A perfect storm of economic pressures caused households to lose wealth as asset values declined amidst turmoil in the financial and housing markets, while interest rates and inflation increased, according to a Statistics Canada report released Monday.
The losses were so severe that the total gains in household wealth over the previous year were erased.
The average household net worth in the second quarter of 2022 was $940,560, down $65,400 from the first quarter and down $19,300 from the second quarter of 2021, the report says.
“Stocks and house prices went down significantly in the second quarter, and there was no indication of declining debt, resulting in household’s net worth falling,” said Jim Davies, professor emeritus at the Department of Economics, University of Waterloo.
The debt to asset ratio increased for all age groups which measures the net worth by someone’s assets minus debt — if debt increases and asset worth declines, net worth takes a hit, Davies said.
The decline in net worth for the wealthiest families was mainly due to a combination of the declining value of financial assets, which dropped by six per cent, and a plunge in real estate values, which dropped by 5.4 per cent.
But recent economic headwinds were felt most acutely by the least wealthy, who saw their average net worth drop by 12 per cent from the first to second quarter, more than double the rate of the wealthiest households. Reductions in wealth for the least wealthy derived from higher than average increases in debt, the report notes.
The least wealthy households are likely to be younger on average, said Christopher Sarlo, professor of economics at Nipissing University and senior fellow with the Fraser Institute. “Wealth has a strong age component. Young people have very little wealth,” he said.
The report found that younger households saw their net worth decrease at the fastest pace compared to older households. Those 35 years and younger, and 35-45 years old had on average 8.2 per cent less in average wealth from the first quarter, whereas those 65 years and older saw a 6.1 per cent decline.
Younger households are affected more by declining real estate values, as these households tend to depend more on housing as a source of wealth than older households. The overall value of real estate declined by 5.2 per cent in the second quarter, the first time a reduction has happened on that scale since 2018, the report says.
Younger households can recover their net worth in time when the housing and stock markets rebound, Sarlo said, but young people graduating university are increasingly struggling to find work which could have significant long-term impacts on their future prosperity.
The wealth gap also widened for the first time since the pandemic began by half a percentage point from the first to the second quarter. In contrast, the wealth gap declined by two percentage points from the first quarter of 2020 to the first quarter of 2022.

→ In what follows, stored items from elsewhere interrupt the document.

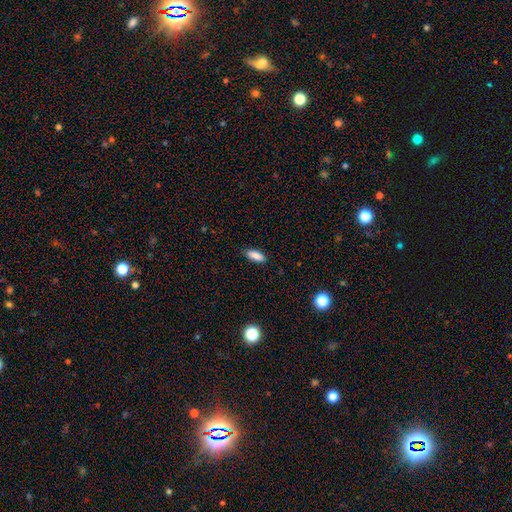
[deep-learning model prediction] Smooth or featured: smooth — 87% (star or artifact — 7%)
How rounded: in between — 70% (cigar-shaped — 28%)
Merging: none — 87% (minor disturbance — 10%)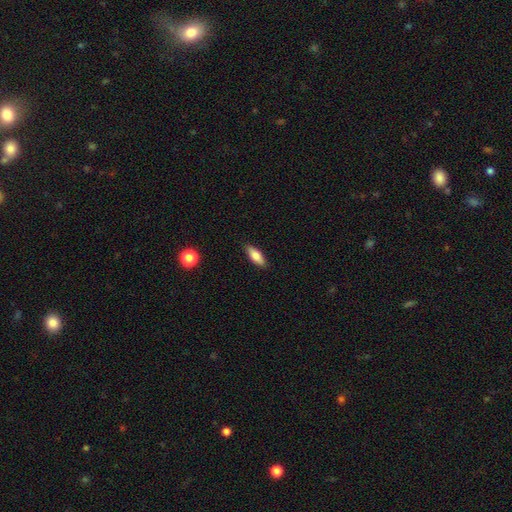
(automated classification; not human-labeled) smooth-or-featured: smooth: 78% | featured or disk: 15% | star or artifact: 7%
  how-rounded: in between: 68% | cigar-shaped: 29% | round: 3%
  merging: none: 87% | minor disturbance: 10% | major disturbance: 2% | merger: 1%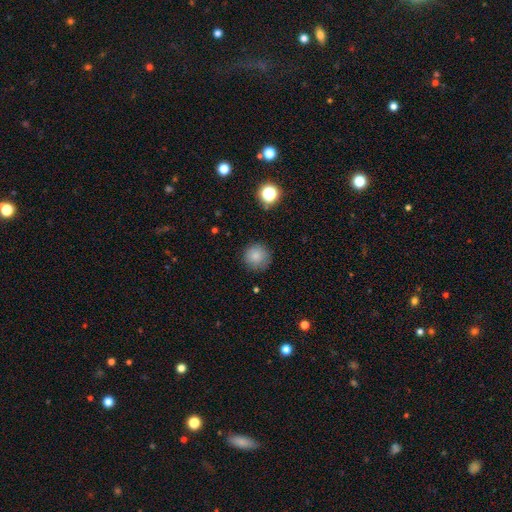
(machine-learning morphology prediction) smooth 81%, star or artifact 11%, featured or disk 7%. Down the decision tree: how rounded — round (95%); merging — none (84%).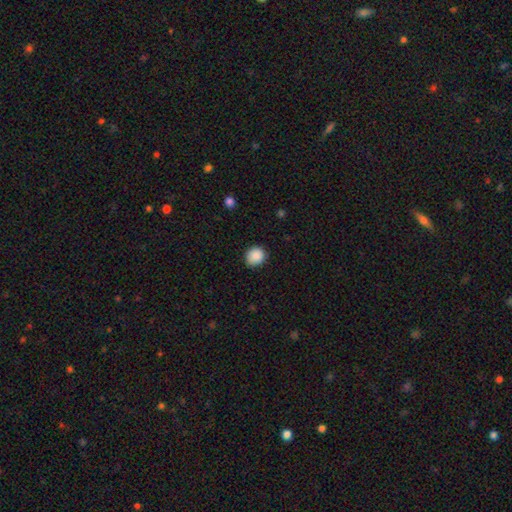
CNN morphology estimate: This appears to be a smooth galaxy with no disk features (88%) that is round (82%). Merging: none (85%).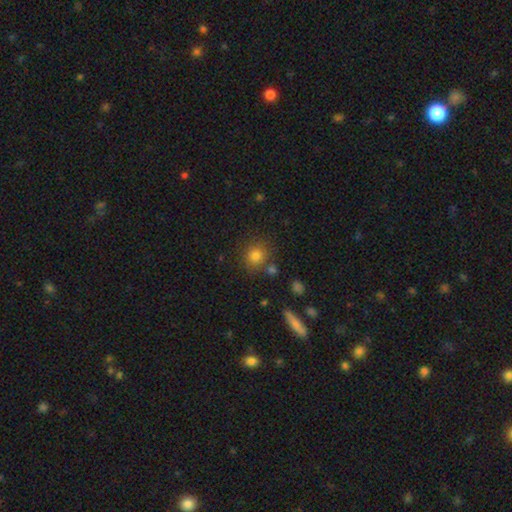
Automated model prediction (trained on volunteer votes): Q: Smooth or featured?
A: smooth (80%); runner-up: star or artifact (12%)
Q: How rounded?
A: round (86%); runner-up: in between (13%)
Q: Merging?
A: none (74%); runner-up: minor disturbance (12%)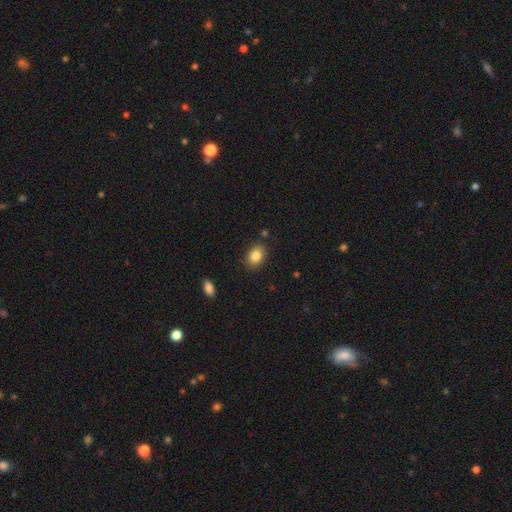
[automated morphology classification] A smooth galaxy with no disk features (84%) that is in between round and cigar-shaped (72%). Merging: none (85%).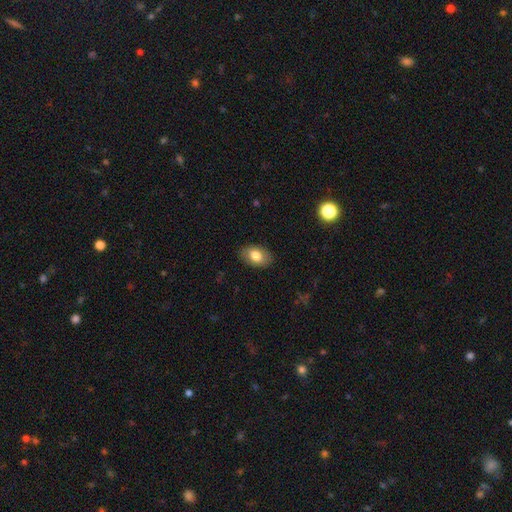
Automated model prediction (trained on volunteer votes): Smooth or featured? smooth (79%)
How rounded? in between (87%)
Merging? none (86%)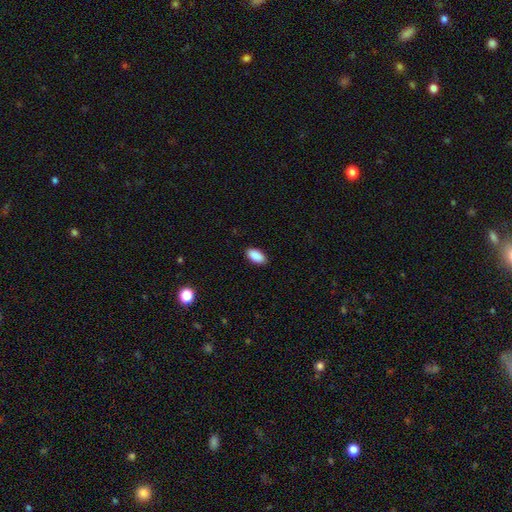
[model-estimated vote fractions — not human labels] Smooth or featured? smooth (91%)
How rounded? in between (95%)
Merging? none (89%)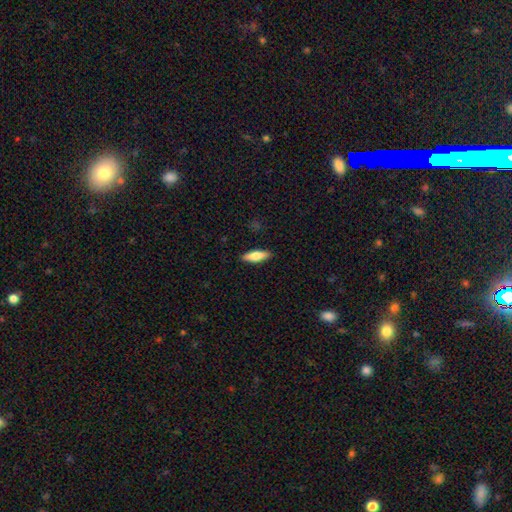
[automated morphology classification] Q: Smooth or featured?
A: smooth (71%); runner-up: featured or disk (23%)
Q: How rounded?
A: in between (52%); runner-up: cigar-shaped (45%)
Q: Merging?
A: none (89%); runner-up: minor disturbance (8%)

During the pandemic, government relief support programs helped close the wealth gap but now that its ended vulnerable households are hurting, said Sohaib Shahid, director of economic innovation at The Conference Board of Canada.
The wealth gap could continue to grow if inflation and interest rates continue to rise, he said.
If interest rates continue to rise quickly and remain elevated, homeowners will be paying more interest on their monthly mortgage payments instead of their principal amount, building less equity in their home, Shahid said.
While inflation decreased in August to seven per cent from 7.6 per cent in June, inflation is still “very high” especially for groceries and energy bills, impacting the least wealthy households the most as they have less to save and it reduces their disposable income, he added.
“Here we have a growing gap between those who have and those who don’t, as well as a growing gap between the young and the old,” Shahid said.